The constituent unit of the U2-Net is the ReSidual U-block (RSU), a U-shaped Encoder-Decoder structure consisting of symmetric convolutional layers. Inspired by U-Net, RSU allows image features of various scales to be extracted through sequential downsampling on the encoder side. Features extracted at each level are preserved and directly added to the corresponding layers on the decoder side during the upsampling process. The authors stated that this structure can retain fine details that might be lost due to large-scale upsampling.
The outer U-Net structure consisting of RSU blocks creates a nested U-structure, giving this model the name of U2. As stated in the paper, connecting multiple U-Net-like structures to create different architectures has been explored before, but they usually stack each unit in a linear manner and can be thus categorized as “U × n-Net”. The main flaw of this type of approach is that both the computational and memory costs are multiplied by n. In the U2-Net, RSUs are stacked in a manner similar to how each of them is constructed - a U-shape Encoder-Decoder. There are 6 units in the encoder and 5 in the decoder. Each level produces a saliency map, which is combined together with the other maps to form the final output. This nested architecture can extract and aggregate features at different levels and scales more efficiently.
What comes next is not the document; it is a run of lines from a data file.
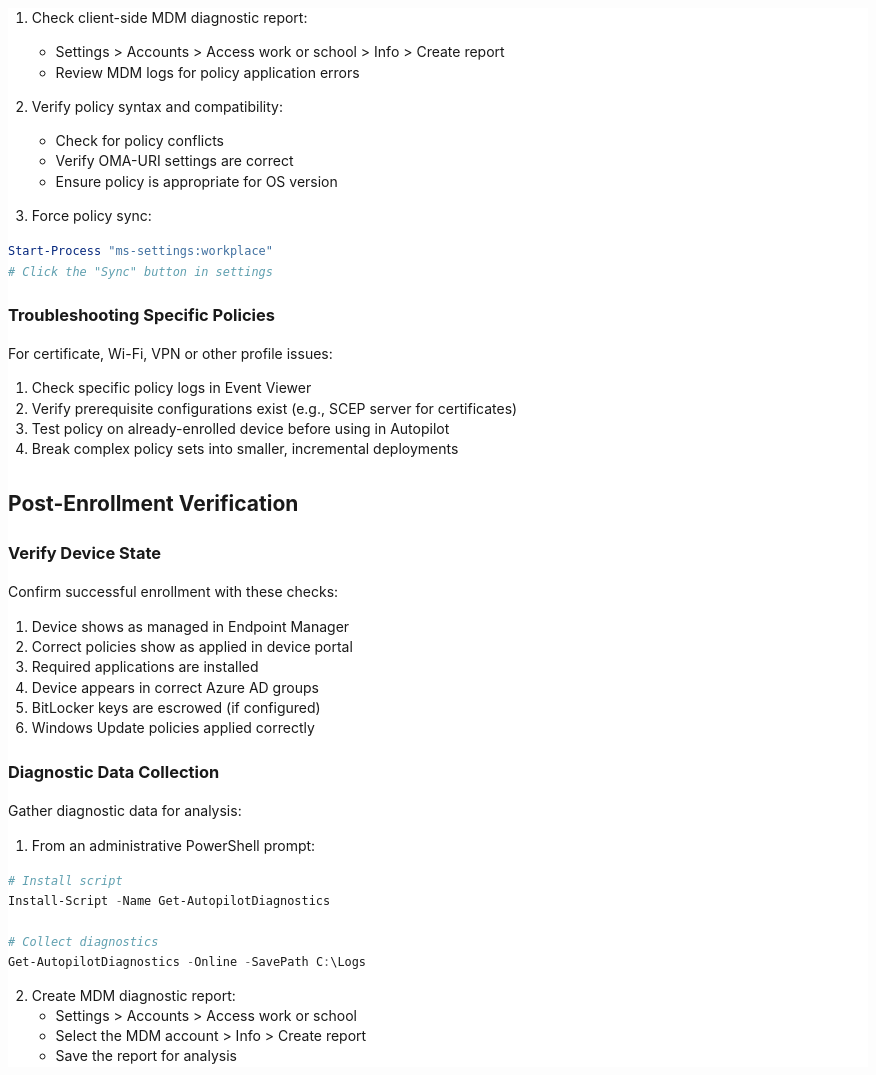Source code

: 1. Check client-side MDM diagnostic report:
   - Settings > Accounts > Access work or school > Info > Create report
   - Review MDM logs for policy application errors

2. Verify policy syntax and compatibility:
   - Check for policy conflicts
   - Verify OMA-URI settings are correct
   - Ensure policy is appropriate for OS version

3. Force policy sync:
```powershell
Start-Process "ms-settings:workplace"
# Click the "Sync" button in settings
```

### Troubleshooting Specific Policies

For certificate, Wi-Fi, VPN or other profile issues:

1. Check specific policy logs in Event Viewer
2. Verify prerequisite configurations exist (e.g., SCEP server for certificates)
3. Test policy on already-enrolled device before using in Autopilot
4. Break complex policy sets into smaller, incremental deployments

## Post-Enrollment Verification

### Verify Device State

Confirm successful enrollment with these checks:

1. Device shows as managed in Endpoint Manager
2. Correct policies show as applied in device portal
3. Required applications are installed
4. Device appears in correct Azure AD groups
5. BitLocker keys are escrowed (if configured)
6. Windows Update policies applied correctly

### Diagnostic Data Collection

Gather diagnostic data for analysis:

1. From an administrative PowerShell prompt:

```powershell
# Install script
Install-Script -Name Get-AutopilotDiagnostics

# Collect diagnostics
Get-AutopilotDiagnostics -Online -SavePath C:\Logs
```

2. Create MDM diagnostic report:
   - Settings > Accounts > Access work or school
   - Select the MDM account > Info > Create report
   - Save the report for analysis
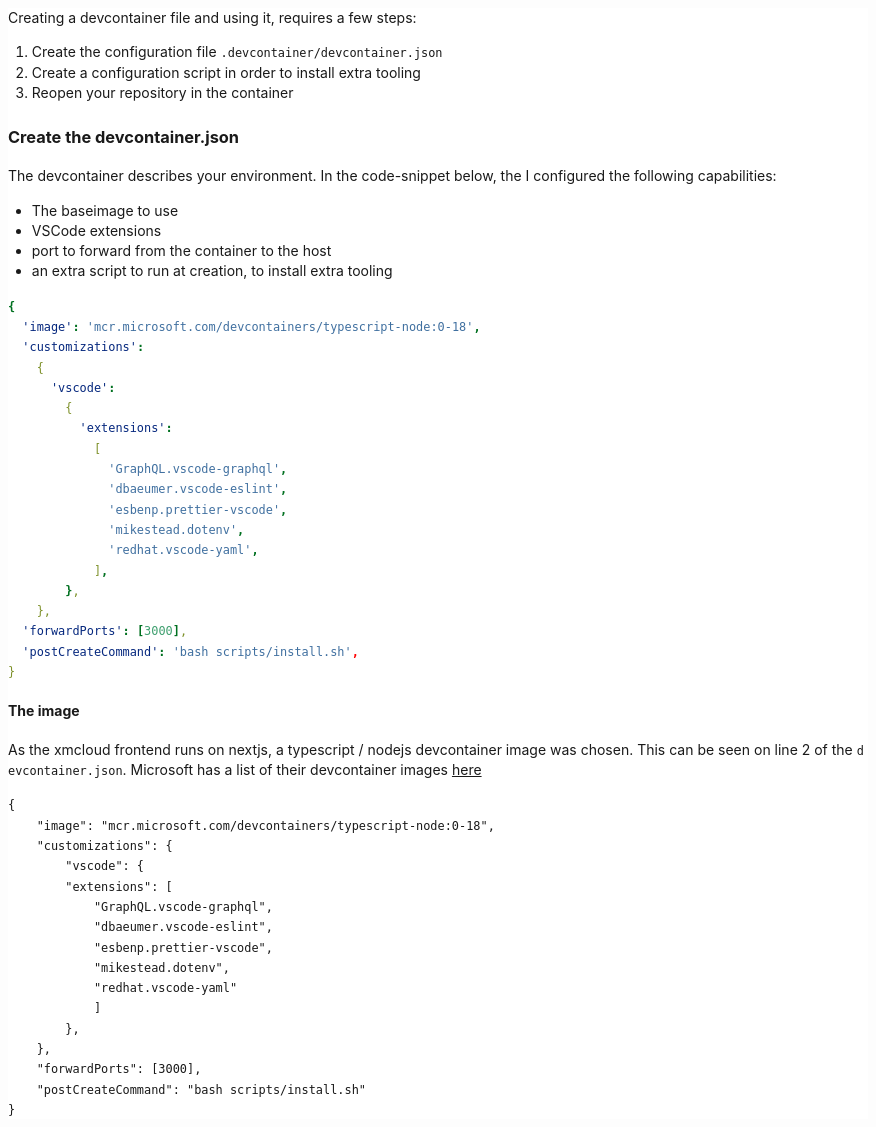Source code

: Creating a devcontainer file and using it, requires a few steps:

1. Create the configuration file `.devcontainer/devcontainer.json`
2. Create a configuration script in order to install extra tooling
3. Reopen your repository in the container

### Create the devcontainer.json

The devcontainer describes your environment. In the code-snippet below, the I configured the following capabilities:

- The baseimage to use
- VSCode extensions
- port to forward from the container to the host
- an extra script to run at creation, to install extra tooling

```yaml
{
  'image': 'mcr.microsoft.com/devcontainers/typescript-node:0-18',
  'customizations':
    {
      'vscode':
        {
          'extensions':
            [
              'GraphQL.vscode-graphql',
              'dbaeumer.vscode-eslint',
              'esbenp.prettier-vscode',
              'mikestead.dotenv',
              'redhat.vscode-yaml',
            ],
        },
    },
  'forwardPorts': [3000],
  'postCreateCommand': 'bash scripts/install.sh',
}
```

#### The image

As the xmcloud frontend runs on nextjs, a typescript / nodejs devcontainer image was chosen. This can be seen on line 2 of the `devcontainer.json`. Microsoft has a list of their devcontainer images [here](https://github.com/devcontainers/images/tree/main/src)

```yaml{2}
{
    "image": "mcr.microsoft.com/devcontainers/typescript-node:0-18",
    "customizations": {
        "vscode": {
        "extensions": [
            "GraphQL.vscode-graphql",
            "dbaeumer.vscode-eslint",
            "esbenp.prettier-vscode",
            "mikestead.dotenv",
            "redhat.vscode-yaml"
            ]
        },
    },
    "forwardPorts": [3000],
    "postCreateCommand": "bash scripts/install.sh"
}
```
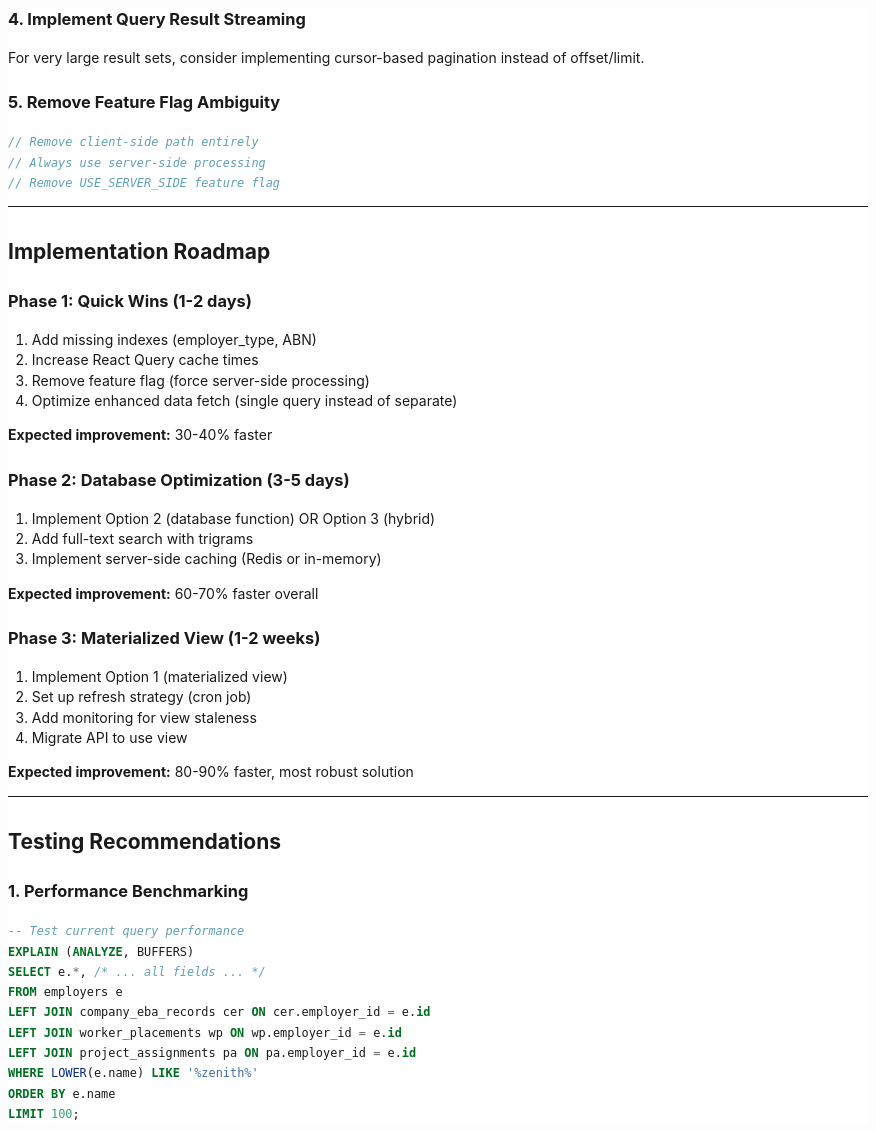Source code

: ### 4. Implement Query Result Streaming

For very large result sets, consider implementing cursor-based pagination instead of offset/limit.

### 5. Remove Feature Flag Ambiguity

```typescript
// Remove client-side path entirely
// Always use server-side processing
// Remove USE_SERVER_SIDE feature flag
```

---

## Implementation Roadmap

### Phase 1: Quick Wins (1-2 days)
1. Add missing indexes (employer_type, ABN)
2. Increase React Query cache times
3. Remove feature flag (force server-side processing)
4. Optimize enhanced data fetch (single query instead of separate)

**Expected improvement:** 30-40% faster

### Phase 2: Database Optimization (3-5 days)
1. Implement Option 2 (database function) OR Option 3 (hybrid)
2. Add full-text search with trigrams
3. Implement server-side caching (Redis or in-memory)

**Expected improvement:** 60-70% faster overall

### Phase 3: Materialized View (1-2 weeks)
1. Implement Option 1 (materialized view)
2. Set up refresh strategy (cron job)
3. Add monitoring for view staleness
4. Migrate API to use view

**Expected improvement:** 80-90% faster, most robust solution

---

## Testing Recommendations

### 1. Performance Benchmarking

```sql
-- Test current query performance
EXPLAIN (ANALYZE, BUFFERS)
SELECT e.*, /* ... all fields ... */
FROM employers e
LEFT JOIN company_eba_records cer ON cer.employer_id = e.id
LEFT JOIN worker_placements wp ON wp.employer_id = e.id
LEFT JOIN project_assignments pa ON pa.employer_id = e.id
WHERE LOWER(e.name) LIKE '%zenith%'
ORDER BY e.name
LIMIT 100;
```
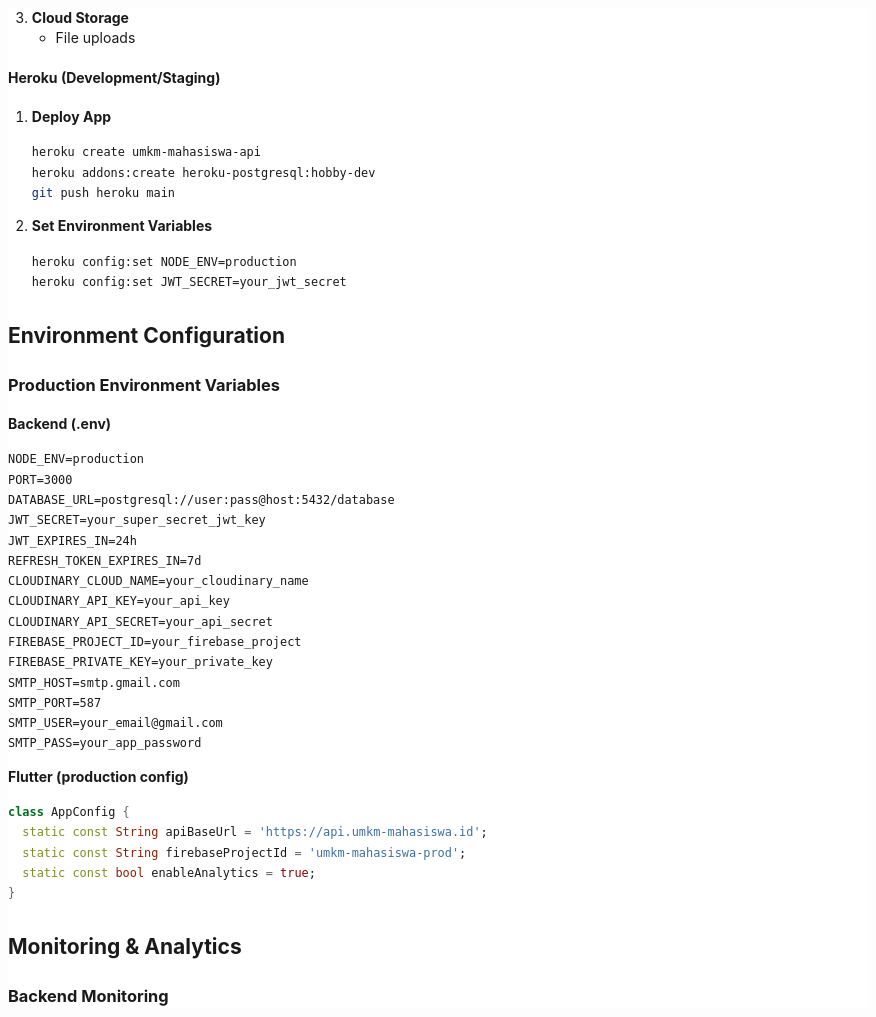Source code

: 3. **Cloud Storage**
   - File uploads

#### Heroku (Development/Staging)

1. **Deploy App**
   ```bash
   heroku create umkm-mahasiswa-api
   heroku addons:create heroku-postgresql:hobby-dev
   git push heroku main
   ```

2. **Set Environment Variables**
   ```bash
   heroku config:set NODE_ENV=production
   heroku config:set JWT_SECRET=your_jwt_secret
   ```

## Environment Configuration

### Production Environment Variables

**Backend (.env)**
```env
NODE_ENV=production
PORT=3000
DATABASE_URL=postgresql://user:pass@host:5432/database
JWT_SECRET=your_super_secret_jwt_key
JWT_EXPIRES_IN=24h
REFRESH_TOKEN_EXPIRES_IN=7d
CLOUDINARY_CLOUD_NAME=your_cloudinary_name
CLOUDINARY_API_KEY=your_api_key
CLOUDINARY_API_SECRET=your_api_secret
FIREBASE_PROJECT_ID=your_firebase_project
FIREBASE_PRIVATE_KEY=your_private_key
SMTP_HOST=smtp.gmail.com
SMTP_PORT=587
SMTP_USER=your_email@gmail.com
SMTP_PASS=your_app_password
```

**Flutter (production config)**
```dart
class AppConfig {
  static const String apiBaseUrl = 'https://api.umkm-mahasiswa.id';
  static const String firebaseProjectId = 'umkm-mahasiswa-prod';
  static const bool enableAnalytics = true;
}
```

## Monitoring & Analytics

### Backend Monitoring
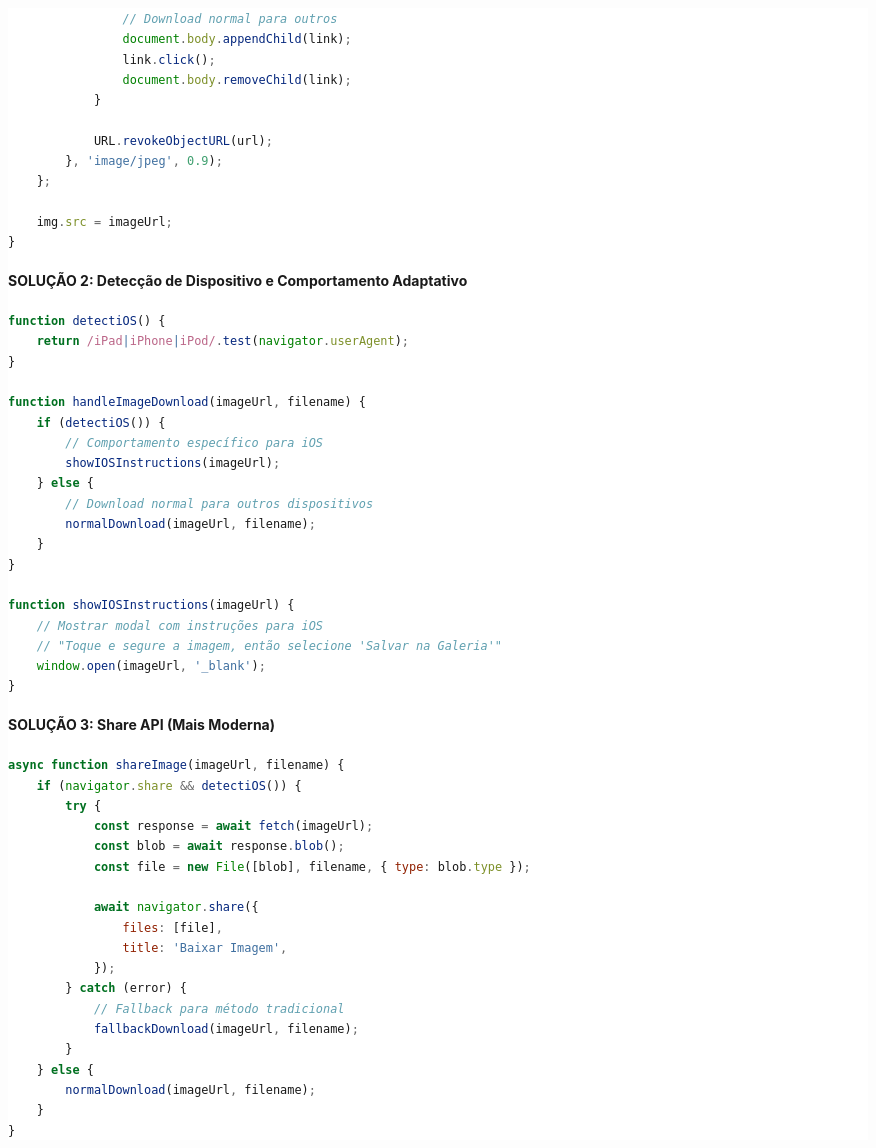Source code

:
 ```javascript
                // Download normal para outros
                document.body.appendChild(link);
                link.click();
                document.body.removeChild(link);
            }
            
            URL.revokeObjectURL(url);
        }, 'image/jpeg', 0.9);
    };
    
    img.src = imageUrl;
}
```

#### SOLUÇÃO 2: Detecção de Dispositivo e Comportamento Adaptativo
```javascript
function detectiOS() {
    return /iPad|iPhone|iPod/.test(navigator.userAgent);
}

function handleImageDownload(imageUrl, filename) {
    if (detectiOS()) {
        // Comportamento específico para iOS
        showIOSInstructions(imageUrl);
    } else {
        // Download normal para outros dispositivos
        normalDownload(imageUrl, filename);
    }
}

function showIOSInstructions(imageUrl) {
    // Mostrar modal com instruções para iOS
    // "Toque e segure a imagem, então selecione 'Salvar na Galeria'"
    window.open(imageUrl, '_blank');
}
```

#### SOLUÇÃO 3: Share API (Mais Moderna)
```javascript
async function shareImage(imageUrl, filename) {
    if (navigator.share && detectiOS()) {
        try {
            const response = await fetch(imageUrl);
            const blob = await response.blob();
            const file = new File([blob], filename, { type: blob.type });
            
            await navigator.share({
                files: [file],
                title: 'Baixar Imagem',
            });
        } catch (error) {
            // Fallback para método tradicional
            fallbackDownload(imageUrl, filename);
        }
    } else {
        normalDownload(imageUrl, filename);
    }
}
```

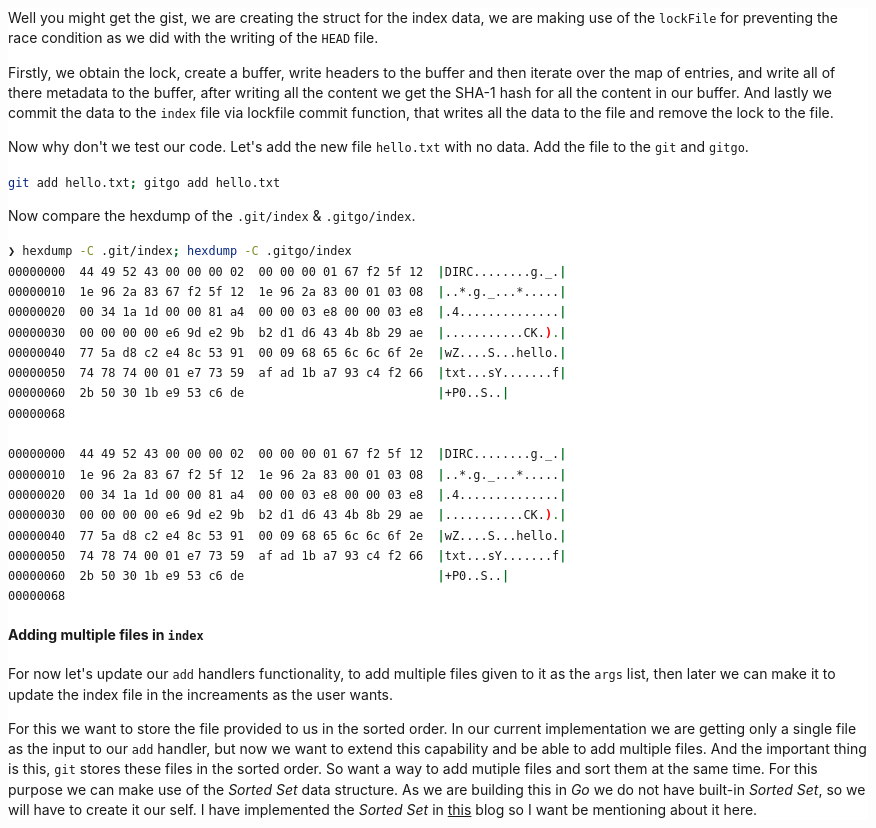 Well you might get the gist, we are creating the struct for the index data,
we are making use of the `lockFile` for preventing the race condition as we
did with the writing of the `HEAD` file.

Firstly, we obtain the lock, create a buffer, write headers to the buffer and
then iterate over the map of entries, and write all of there metadata to the buffer,
after writing all the content we get the SHA-1 hash for all the content in our buffer.
And lastly we commit the data to the `index` file via lockfile commit function, that
writes all the data to the file and remove the lock to the file.

Now why don't we test our code. Let's add the new file `hello.txt` with no data. Add the file to the `git` and `gitgo`.

```bash
git add hello.txt; gitgo add hello.txt
```

Now compare the hexdump of the `.git/index` & `.gitgo/index`.

```bash
❯ hexdump -C .git/index; hexdump -C .gitgo/index
00000000  44 49 52 43 00 00 00 02  00 00 00 01 67 f2 5f 12  |DIRC........g._.|
00000010  1e 96 2a 83 67 f2 5f 12  1e 96 2a 83 00 01 03 08  |..*.g._...*.....|
00000020  00 34 1a 1d 00 00 81 a4  00 00 03 e8 00 00 03 e8  |.4..............|
00000030  00 00 00 00 e6 9d e2 9b  b2 d1 d6 43 4b 8b 29 ae  |...........CK.).|
00000040  77 5a d8 c2 e4 8c 53 91  00 09 68 65 6c 6c 6f 2e  |wZ....S...hello.|
00000050  74 78 74 00 01 e7 73 59  af ad 1b a7 93 c4 f2 66  |txt...sY.......f|
00000060  2b 50 30 1b e9 53 c6 de                           |+P0..S..|
00000068

00000000  44 49 52 43 00 00 00 02  00 00 00 01 67 f2 5f 12  |DIRC........g._.|
00000010  1e 96 2a 83 67 f2 5f 12  1e 96 2a 83 00 01 03 08  |..*.g._...*.....|
00000020  00 34 1a 1d 00 00 81 a4  00 00 03 e8 00 00 03 e8  |.4..............|
00000030  00 00 00 00 e6 9d e2 9b  b2 d1 d6 43 4b 8b 29 ae  |...........CK.).|
00000040  77 5a d8 c2 e4 8c 53 91  00 09 68 65 6c 6c 6f 2e  |wZ....S...hello.|
00000050  74 78 74 00 01 e7 73 59  af ad 1b a7 93 c4 f2 66  |txt...sY.......f|
00000060  2b 50 30 1b e9 53 c6 de                           |+P0..S..|
00000068
```

#### Adding multiple files in `index`

For now let's update our `add` handlers functionality, to add multiple
files given to it as the `args` list, then later we can make it to update the index
file in the increaments as the user wants.

For this we want to store the file provided to us in the sorted order. In our
current implementation we are getting only a single file as the input to our
`add` handler, but now we want to extend this capability and be able to add multiple files.
And the important thing is this, `git` stores these files in the sorted order. So want a way
to add mutiple files and sort them at the same time.
For this purpose we can make use of the _Sorted Set_ data structure. As we are building this
in _Go_ we do not have built-in _Sorted Set_, so we will have to create it our self. I have
implemented the _Sorted Set_ in [this](https://vikuuu.github.io/2025-04-21-implementing-sorted-set-in-go/)
blog so I want be mentioning about it here.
In our reimplementation, we built the same architecture using TensorFlow in Python, and trained our model from scratch on a NVIDIA Tesla K80 GPU. Most of the hyperparameters used are in line with the original paper, but we had to reduce the batch size from 12 to 9 due to smaller GPU memory size. We firstly trained our model on the HKU-IS dataset for 30000 epochs, and the loss decreased from 6.99 to around 0.18. As a way to add data augmentation, we further trained our model for 40000 epochs on the DUTS-TR dataset, which is used in the original implementation. The loss initially jumped to around 1.22 but converged again at around 0.18. Every 100 epochs took about 4 minutes to train, so in total our model was trained for around 48 hours.
To qualitatively evaluate our model, we chose the first 10 images from the DUTS-TE dataset and ran them through both our model and the original model trained in the paper. You can find the side-by-side comparison shown below. The first two columns are the original input images and their ground truth saliency maps. The third and fourth columns are the maps created by our model and the images with the maps applied. The final two columns are output by the original model.
The original model was trained on a more powerful GPU (NVIDIA GTX 1080ti) for 120 hours. Due to resource constraints, we could not train our model in the exact same way, but our model was able to achieve similar results qualitatively overall. Outputs in the fourth and tenth rows are suboptimal, as parts of the human bodies are excluded. However, our model was able to capture finer details and perform closer to the ground truth than the original model in some cases, like in row 5 (nozzle), 7 (beak), and 9 (tail). We believe that the mixture of datasets used for training partially mitigated negative effects of shorter training time.